As a student affairs professional and higher education advocate, I am exhausted by recent events discounting the value of a college degree. Yes, I am looking at you, Mr. Stanford Educated Peter Thiel. Thankfully, there are enough critical thinkers in the media who are willing to defend the value of education from stories such as:  Debt-Laden Graduates Wonder Why They Bothered With College.

Why the Media is Always Wrong About the Value of a College Degree

The Long, Sad History Of ‘College Not Worth It Anymore’ Articles

Does College Still Pay?

And my logical thinking favorite:

Where is the Best Place to Invest $102,000–In Stocks, Bonds, or a College Degree?

…the recession has not fundamentally changed the math: although a college degree has upfront costs, it is important to remember that it is an investment that pays off over time.

Student Debt continued: Still no caviar

I have frequently referenced a paper for a higher ed finance class this semester that was featured today in a Los Angeles Times article on the big picture of student debt.

The Institute for Higher Education Policy study of federal student loans, Delinquency: The Untold Story of Student Loan Borrowing, suggests that a majority of students struggle to repay their loans.  As the cost of a higher education has increased exponentially over the last couple of decades, policymakers have relied solely on default rates as a measurement tool.  An institution’s default rates can impact their ability to provide loan borrowing to students.  This study suggests that default rates alone provide an incomplete analysis, as they exclude borrowers who have difficulty repaying their loans but who avoid default.

This study consists of a review of federal student loans only, not private lending.  It focuses on the nearly 1.8 million borrowers who entered into repayment on loans obtained through the Federal Family Education Loan Program in 2005 during their first five years of repayment.  It details the rates at which borrowers entered into default; into deferment, a temporary suspension of loan payments for re-enrollment in school, unemployment, or economic hardship; forbearance, temporary suspensions of a borrower’s payments because of financial difficulty; and delinquency, or late payment on a loan.

Overall, only 37 percent of the borrowers in the study managed to repay their student loans throughout the study period without postponing payments or becoming delinquent. Another seven percent entered into deferment because they re-enrolled in school.  A majority, 56 percent of borrowers, had difficulty making timely payments on their loans.
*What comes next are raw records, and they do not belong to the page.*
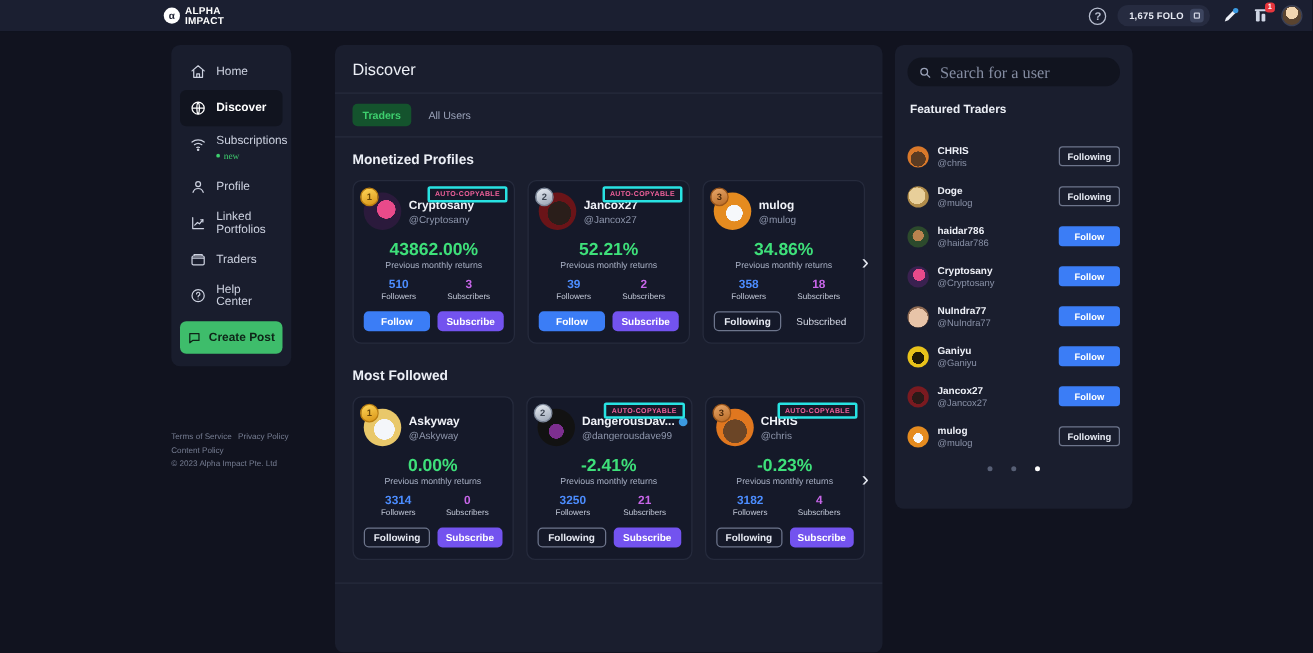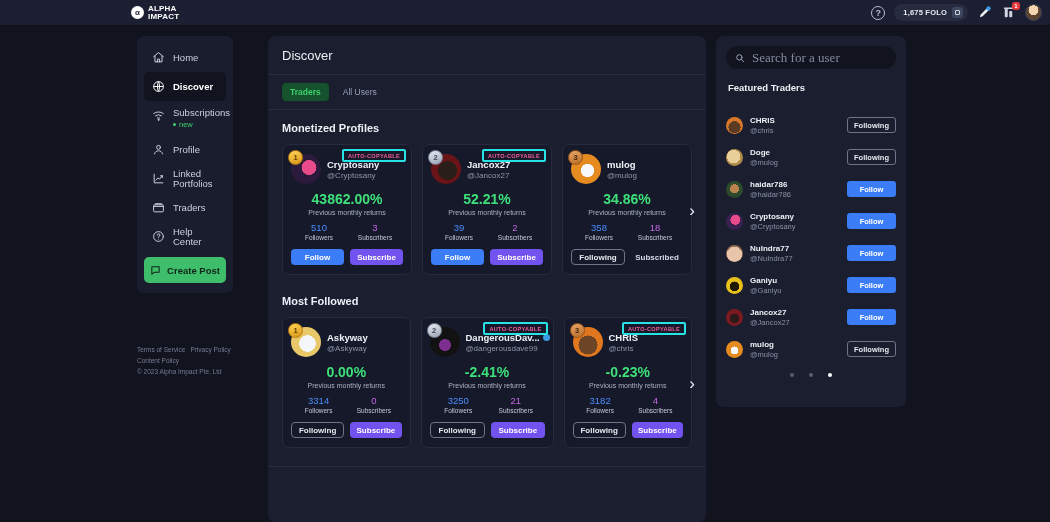--- a/index.html
+++ b/index.html
@@ -60,21 +60,21 @@
     position: absolute; left: 137px; top: 10px; width: 96px;
     background: #191d2d; border-radius: 7px; padding: 7px 7px 10px 7px;
   }
   .nav-item {
     display: flex; align-items: center; gap: 8px;
     height: 29px; padding: 0 8px; border-radius: 5px;
     color: #cdd2e0; font-size: 9.5px; cursor: pointer;
   }
   .nav-item.active { background: #11141f; }
   .nav-item .label { line-height: 1.05; }
-  .nav-sub { color: #3ecf6e; font-size: 7.5px; display:flex; align-items:center; gap:3px; margin-top:2px;}
+  .nav-sub { color: #3ecf6e; font-size: 7.5px; display:flex; align-items:center; gap:3px; margin-top:2px;font-family:Liberation Serif, serif;}
   .nav-sub .dot { width:3px; height:3px; border-radius:50%; background:#3ecf6e; display:inline-block;}
   .icon { width: 13px; height: 13px; flex: 0 0 13px; display:block; }
   .icon svg { width: 13px; height: 13px; display:block; }
   .create-post {
     margin-top: 6px; height: 26px; border-radius: 5px; background: #3ebd6b;
     color: #0e2417; font-weight: bold; font-size: 9.5px;
     display:flex; align-items:center; justify-content:center; gap:6px; cursor:pointer;
   }
   .footer-links {
     position: absolute; left: 137px; top: 318px; width: 130px;
@@ -108,31 +108,31 @@
     border: 1.2px solid #b97d10; color: #6b4605;
     font-size: 7.5px; font-weight: bold; text-align: center; line-height: 13px;
   }
   .pname { color: #f0f2f8; font-size: 9.5px; font-weight: bold; display:flex; align-items:center; gap:3px;}
   .phandle { color: #8e96ac; font-size: 8px; margin-top: 1px; }
   .verified { width: 7px; height: 7px; border-radius: 50%; background:#3b9ae1; display:inline-block;}
   .pct { text-align: center; color: #3ee07a; font-size: 14px; font-weight: bold; margin-top: 7px; }
   .pct-sub { text-align: center; color: #aab2c6; font-size: 7px; margin-top: 2px; }
   .stats { display: flex; margin-top: 6px; }
   .stat { flex: 1; text-align: center; }
-  .stat-v { font-size: 9.5px; font-weight: normal; }
+  .stat-v { font-size: 9.5px; font-weight: bold; }
   .stat-v.followers { color: #4c8dff; }
   .stat-v.subs { color: #c766e8; }
   .stat-l { color: #c3c9d8; font-size: 6.5px; margin-top: 1px; }
   .btn-row { display: flex; gap: 6px; margin-top: 8px; }
   .btn { flex: 1; height: 16px; border-radius: 4px; font-size: 8px; font-weight: bold;
     display: flex; align-items: center; justify-content: center; cursor: pointer; }
   .btn.follow { background: #3b7df6; color: #fff; }
   .btn.subscribe { background: #7353ef; color: #fff; }
   .btn.following { background: transparent; border: 1px solid #6d758c; color: #e6e9f2; }
-  .btn.subscribed { background: transparent; color: #d6dae6; font-weight: bold; }
+  .btn.subscribed { background: transparent; color: #d6dae6; font-weight: normal; }
   .autocopy {
     position: absolute; right: 5px; top: 4px;
     border: 2px solid #28e3e3; padding: 1.5px 4px; border-radius: 2px;
     color: #f0609a; font-size: 5.6px; font-weight: bold; letter-spacing: 0.3px;
     background: #151929;
   }
   .arrow-next {
     position: absolute; right: -3px; top: 50%; transform: translateY(-50%);
     color: #e9ecf4; font-size: 17px; line-height: 1; cursor: pointer; z-index: 5;
   }

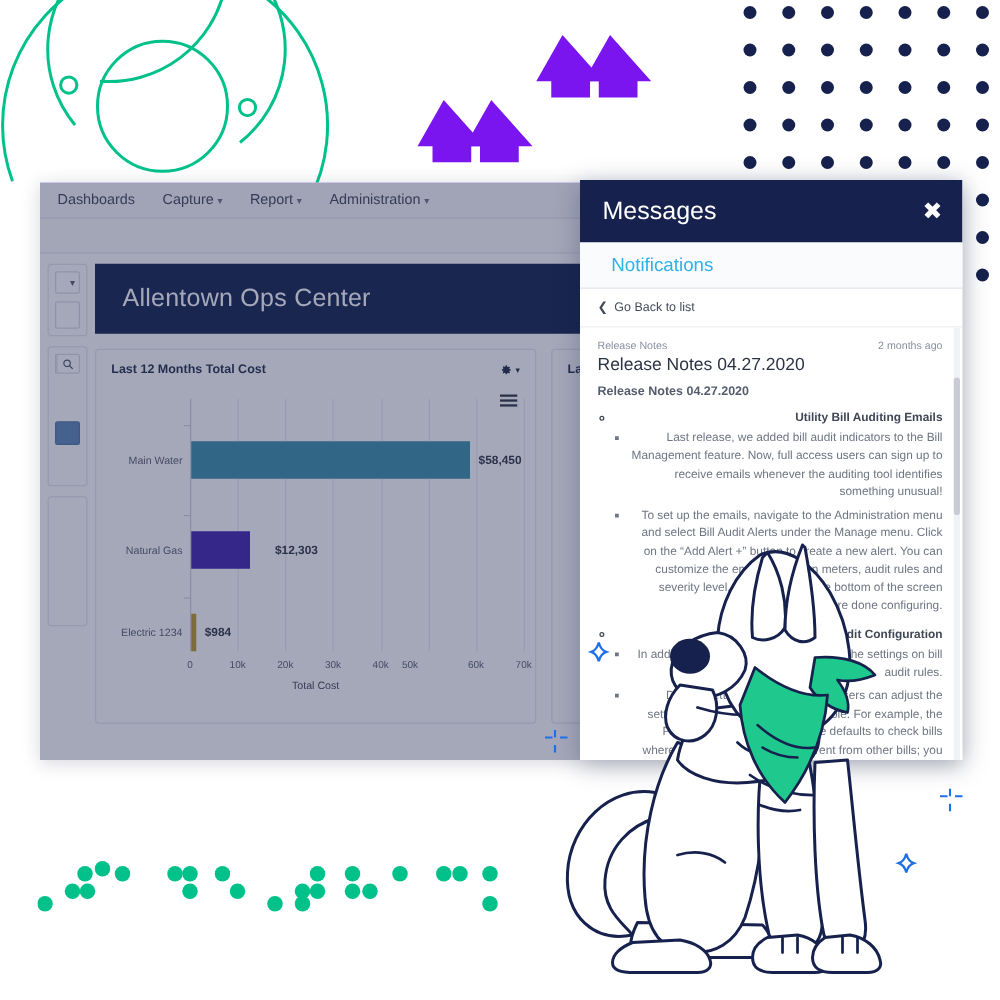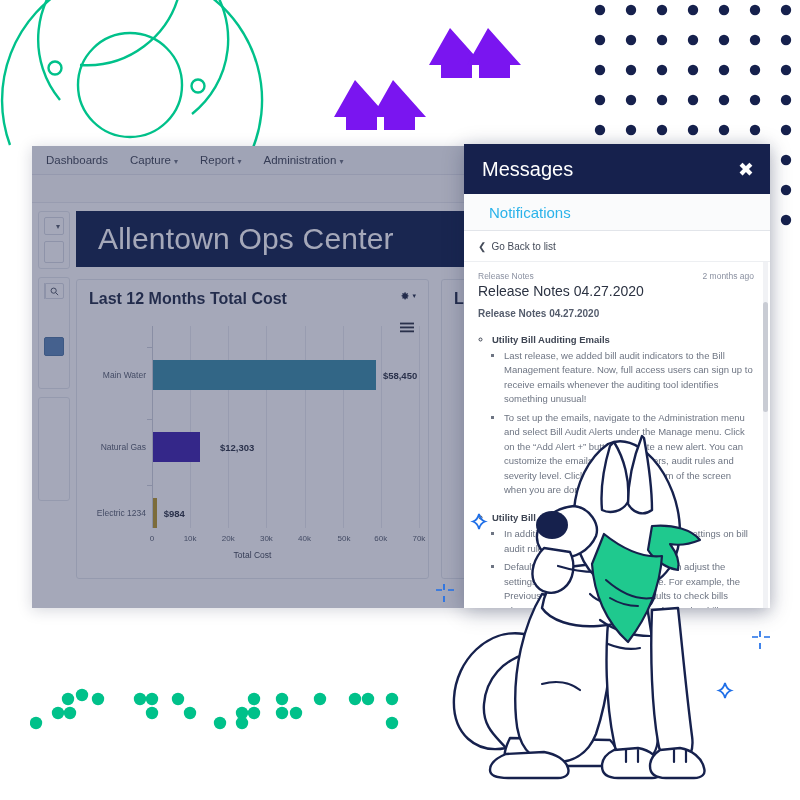--- a/index.html
+++ b/index.html
@@ -44,27 +44,27 @@
   .mini-searchrow .btn{width:17px;border:1px solid #d7dbe3;border-radius:0 2px 2px 0;
     display:flex;align-items:center;justify-content:center;background:#fff;}
   .mini-sel-item{height:17px;background:#5b85b5;border:1px solid #4d76a3;border-radius:2px;margin-top:38px;}
   .side-card.tall{height:100px;}
   .side-card.tall2{height:92px;}
 
   .content{flex:1;padding:8px 10px 0 0;box-sizing:border-box;}
   .page-hero{
     height:56px;background:#0f1f4b;display:flex;align-items:center;padding-left:22px;
   }
-  .page-hero h1{margin:0;font-size:30px;font-weight:400;color:#ffffff;letter-spacing:.2px;}
+  .page-hero h1{margin:0;font-size:20px;font-weight:400;color:#ffffff;letter-spacing:.2px;}
   .panels{display:flex;gap:12px;margin-top:12px;}
   .panel{background:#fff;border:1px solid #e4e7ed;border-radius:3px;padding:10px 12px 6px 12px;box-sizing:border-box;}
   .panel.p1{width:353px;height:300px;}
   .panel.p2{width:353px;height:300px;}
   .panel-head{display:flex;align-items:flex-start;justify-content:space-between;}
-  .panel-title{font-size:16px;font-weight:bold;color:#1f2a44;}
+  .panel-title{font-size:10px;font-weight:bold;color:#1f2a44;}
   .gear{display:flex;align-items:center;gap:2px;}
 
   
   .chart{position:relative;height:248px;margin-top:8px;}
   .plot{position:absolute;left:63px;top:10px;right:4px;bottom:36px;}
   .gridline{position:absolute;top:0;bottom:0;width:1px;background:#e9ebef;}
   .axisline{position:absolute;left:0;top:0;bottom:0;width:1px;background:#cfd3db;}
   .tickmark{position:absolute;left:-5px;width:5px;height:1px;background:#cfd3db;}
   .bar{position:absolute;height:30px;}
   .barlabel{position:absolute;font-size:9.5px;font-weight:bold;color:#2b3242;white-space:nowrap;}
@@ -91,21 +91,21 @@
   .tab.active{color:#1f2633;font-weight:bold;background:#fff;border-color:#e2e5ea;
     border-radius:3px 3px 0 0;position:relative;top:1px;}
   .goback{height:30px;display:flex;align-items:center;gap:5px;padding-left:14px;
     font-size:10px;color:#444b59;border-bottom:1px solid #edeff2;}
   .goback .chev{font-size:10px;font-weight:bold;}
   .notebody{padding:9px 16px 0 14px;position:relative;height:372px;box-sizing:border-box;overflow:hidden;}
   .note-meta{display:flex;justify-content:space-between;font-size:8.5px;color:#8a90a0;}
   .note-h{font-size:14px;color:#2b3242;margin-top:2px;}
   .note-sub{font-size:10px;font-weight:bold;color:#545c6c;margin-top:9px;}
   ul.lvl1{margin:7px 0 0 14px;padding:0;list-style-type:circle;}
-  ul.lvl1>li{font-size:9.5px;font-weight:bold;color:#3f4654;margin-top:15px;}
+  ul.lvl1>li{font-size:9.5px;font-weight:bold;color:#3f4654;margin-top:10px;text-align:right;}
   ul.lvl2{margin:3px 0 0 12px;padding:0;list-style-type:square;}
   ul.lvl2>li{font-size:9.5px;font-weight:normal;color:#6e7583;line-height:1.52;margin-top:4px;}
   .scrollbar{position:absolute;right:2px;top:0;width:5px;height:372px;background:#f1f2f5;}
   .scrollthumb{position:absolute;right:2px;top:40px;width:5px;height:110px;background:#c9ccd4;border-radius:3px;}
 </style>
 </head>
 <body>
 
 <div class="stage">
 
@@ -265,21 +265,21 @@
               <div class="xtick" style="left: 0px; top: 208px;">0</div>
                   <div class="gridline" style="left: 38.1333px;"></div>
                   <div class="xtick" style="left: 38.1333px; top: 208px;">10k</div>
                   <div class="gridline" style="left: 76.2667px;"></div>
                   <div class="xtick" style="left: 76.2667px; top: 208px;">20k</div>
                   <div class="gridline" style="left: 114.4px;"></div>
                   <div class="xtick" style="left: 114.4px; top: 208px;">30k</div>
                   <div class="gridline" style="left: 152.533px;"></div>
                   <div class="xtick" style="left: 152.533px; top: 208px;">40k</div>
                   <div class="gridline" style="left: 190.667px;"></div>
-                  <div class="xtick" style="left: 192px; top: 208px;">50k</div>
+                  <div class="xtick" style="left: 176px; top: 208px;">50k</div>
                   <div class="gridline" style="left: 228.8px;"></div>
                   <div class="xtick" style="left: 228.8px; top: 208px;">60k</div>
                   <div class="gridline" style="left: 266.933px;"></div>
                   <div class="xtick" style="left: 266.933px; top: 208px;">70k</div>
                   <div class="bar" style="left: 1px; top: 34px; width: 222.889px; background: rgb(58, 142, 168);"></div>
                   <div class="barlabel" style="left: 230.889px; top: 44px;">$58,450</div>
                   <div class="catlabel" style="left: -62px; width: 56px; top: 44px;">Main Water</div>
                   <div class="tickmark" style="top: 21px;"></div>
                   <div class="bar" style="left: 1px; top: 106px; width: 46.9154px; background: rgb(61, 33, 173);"></div>
                   <div class="barlabel" style="left: 68px; top: 116px;">$12,303</div>

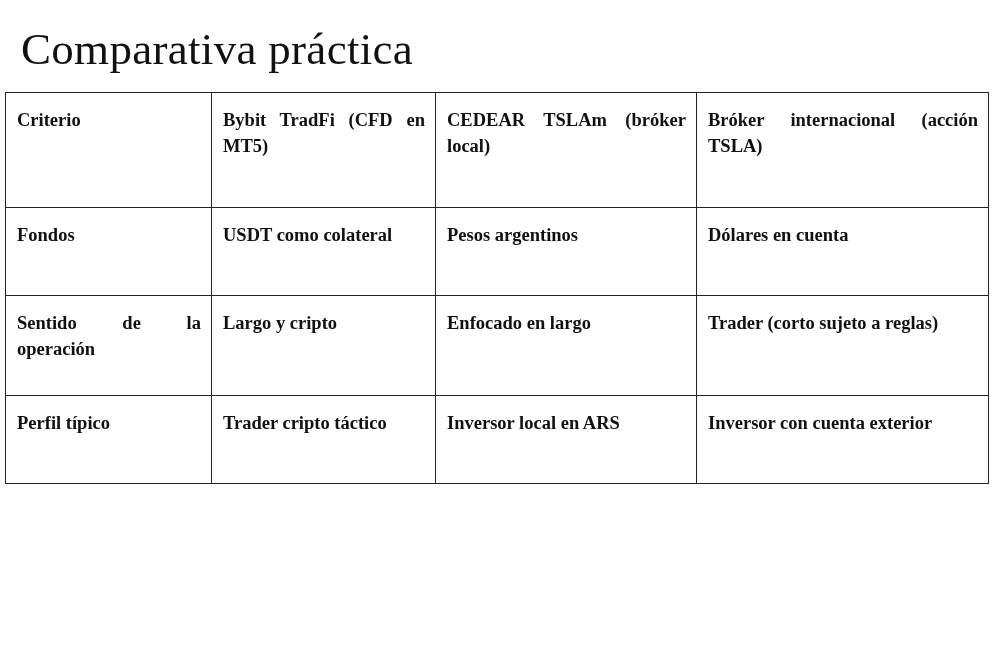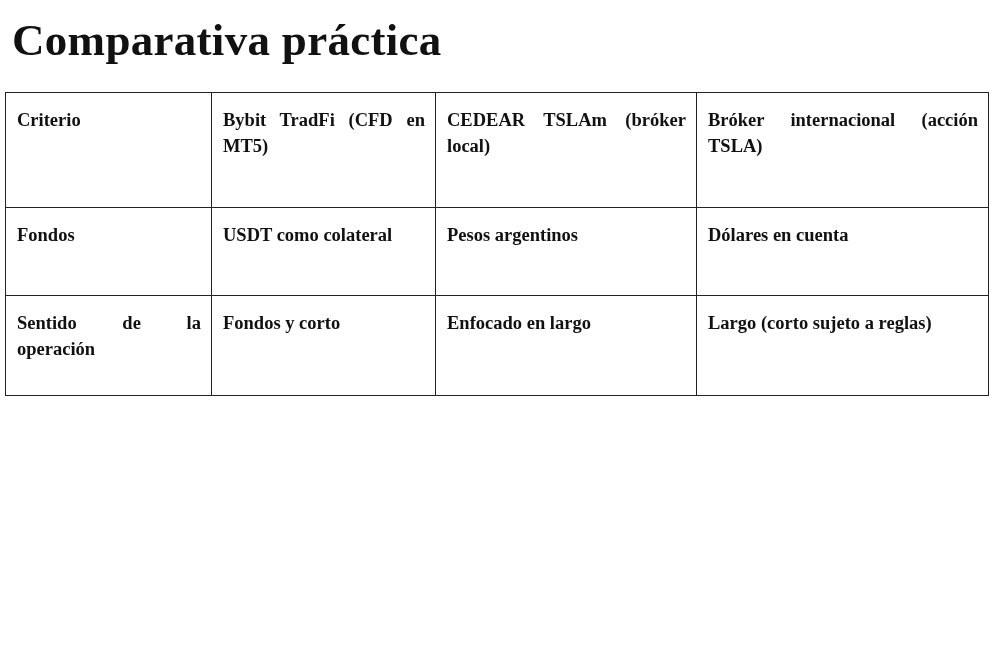--- a/index.html
+++ b/index.html
@@ -1,17 +1,17 @@
 <!DOCTYPE html>
 <html><head>
 <meta charset="utf-8">
 <style>
   html,body{margin:0;padding:0;background:#fff;}
   body{width:992px;height:660px;position:relative;overflow:hidden;font-family:"Liberation Serif","DejaVu Serif",serif;color:#111;}
-  h1{position:absolute;left:8px;top:6px;margin:4px;font-size:45px;font-weight:bold;letter-spacing:0.3px;line-height:60px;}
+  h1{position:absolute;left:8px;top:6px;margin:13px;font-size:45px;font-weight:normal;letter-spacing:0.3px;line-height:60px;}
   table{position:absolute;left:5px;top:92px;border-collapse:collapse;table-layout:fixed;width:983px;}
   td{border:1.5px solid #222;vertical-align:top;padding:14px 10px 0 11px;font-size:18.5px;line-height:26px;font-weight:bold;}
   td.crit{font-weight:bold;}
   td.just{text-align:justify;text-align-last:left;}
 </style>
 </head>
 <body>
 
 <h1>Comparativa práctica</h1>
 
@@ -30,18 +30,24 @@
     <td class="just">Bróker internacional (acción TSLA)</td>
   </tr>
   <tr style="height:88px">
     <td class="crit">Fondos</td>
     <td>USDT como colateral</td>
     <td>Pesos argentinos</td>
     <td>Dólares en cuenta</td>
   </tr>
   <tr style="height:100px">
     <td class="crit just">Sentido de la operación</td>
-    <td>Fondos y corto</td>
+    <td>Largo y cripto</td>
     <td>Enfocado en largo</td>
-    <td>Largo (corto sujeto a reglas)</td>
+    <td>Trader (corto sujeto a reglas)</td>
+  </tr>
+  <tr style="height:88px">
+    <td class="crit">Perfil típico</td>
+    <td>Trader cripto táctico</td>
+    <td>Inversor local en ARS</td>
+    <td>Inversor con cuenta exterior</td>
   </tr>
 </tbody>
   </table>
 
 </body></html>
Of the 56 percent with repayment difficulty, 15 percent of borrowers used deferment and forbearance to postpone their payments and avoid delinquency.  Overall, 41 percent of the student loan borrowers became delinquent or defaulted.  Twenty-six percent of borrowers became delinquent, but did not default.  Approximately 15 percent of borrowers became delinquent and defaulted.

Delinquency and default have serious consequences for student loan borrowers and can affect credit scores and the ability to obtain mortgages and auto loans, and the terms upon which those loans are offered.  Borrowers who default face even more severe consequences, including wage garnishment, withholding of income tax refunds or Social Security benefits, the turning over of the defaulted loans to collection agencies, and liability for collection and court costs.

There were important distinctions made between borrowers.  Undergraduate and graduate borrowers who left school without graduating were far more likely to become delinquent or default than those who graduated.  Graduate students were far more likely to make timely payments without using deferment or forbearance and less likely to become delinquent or to default than undergraduates.  Students at public four-year and private, nonprofit four-year institutions were more likely to repay their loans on time without resorting to deferment or forbearance and less likely to default on loans.  Students at public and for-profit two-year institutions and for-profit four-year institutions were the most likely to experience repayment difficulty.